Outre le frein au développement de l’offre s’ajoute en arrière-plan un risque de hausse des prix des matières premières, déjà plus élevés que dans le conventionnel. Or, la part de l’alimentation dans les coûts de production est estimée entre 60 et 65 % en volaille et entre 65 et 75 % en porc.

Valoriser toute la carcasse

Autre défi à relever pour l’ensemble des filières : l’équilibre carcasse. En volaille, selon le Synalaf, « il y a plus de demande sur le filet que la cuisse, plus pour les découpes que l’entier ». 60 % de la viande bovine bio est consommée sous forme de viande hachée, selon Interbev. Une catégorie en plein essor, puisque les ventes de steak haché bio ont bondi de 17 % entre 2016 et 2017 et la progression est du même ordre au premier semestre 2018, selon Jean-François Deglorie. Mais pour valoriser au mieux la carcasse, « il faut élargir, proposer de nouveaux produits, notamment en trouvant un nouvel équilibre entre les rayons libre-service et boucherie traditionnelle des GMS », explique Jean-François Deglorie. En viande bovine, cela implique une meilleure conformation et une plus grande homogénéité des carcasses.
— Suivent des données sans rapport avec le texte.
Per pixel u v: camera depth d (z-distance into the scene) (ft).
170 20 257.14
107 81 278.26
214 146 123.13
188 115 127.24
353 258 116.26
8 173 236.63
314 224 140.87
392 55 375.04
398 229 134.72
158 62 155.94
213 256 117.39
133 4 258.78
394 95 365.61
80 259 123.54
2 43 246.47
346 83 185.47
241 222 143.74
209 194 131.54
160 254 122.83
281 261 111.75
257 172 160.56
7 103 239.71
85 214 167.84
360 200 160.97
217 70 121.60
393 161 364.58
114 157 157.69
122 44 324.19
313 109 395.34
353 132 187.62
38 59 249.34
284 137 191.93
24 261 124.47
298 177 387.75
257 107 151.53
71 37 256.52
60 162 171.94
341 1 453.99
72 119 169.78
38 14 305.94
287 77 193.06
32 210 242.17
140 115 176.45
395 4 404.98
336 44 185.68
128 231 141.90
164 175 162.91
La demande est cantonnée au jambon et aux lardons

C’est en viande porcine que la gestion de l’équilibre matière est particulièrement cruciale. « La demande est cantonnée au jambon et aux lardons d’une part et aux traditionnels rôtis, côtes et saucisses d’autre part », déplore Jean-François Deglorie. D’où la nécessité d’agrandir la gamme pour valoriser toute la carcasse.

Il faudrait parfois créer de nouvelles filières. Les veaux mâles ne sont pas correctement valorisés, les animaux allaitants partant rejoindre les broutards conventionnels en Italie, il n’y a pas de filière spécifique bio. Plusieurs solutions peuvent être envisagées pour valoriser correctement ces animaux : l’élevage de bœufs qui valorise bien l’herbe ou encore la création d’une filière veau de boucherie bio pour les mâles allaitants. Selon Jean-François Deglorie, « 15 à 20 % des mâles pourraient être élevés sous la mère pour fournir les boucheries traditionnelles, et le reste serait complémenté et destiné au rayon libre-service de la GMS et à la RHD ». Restauration commerciale ou collective, produits élaborés et plats préparés sont aussi des pistes de développement à ne pas négliger, toutes filières confondues.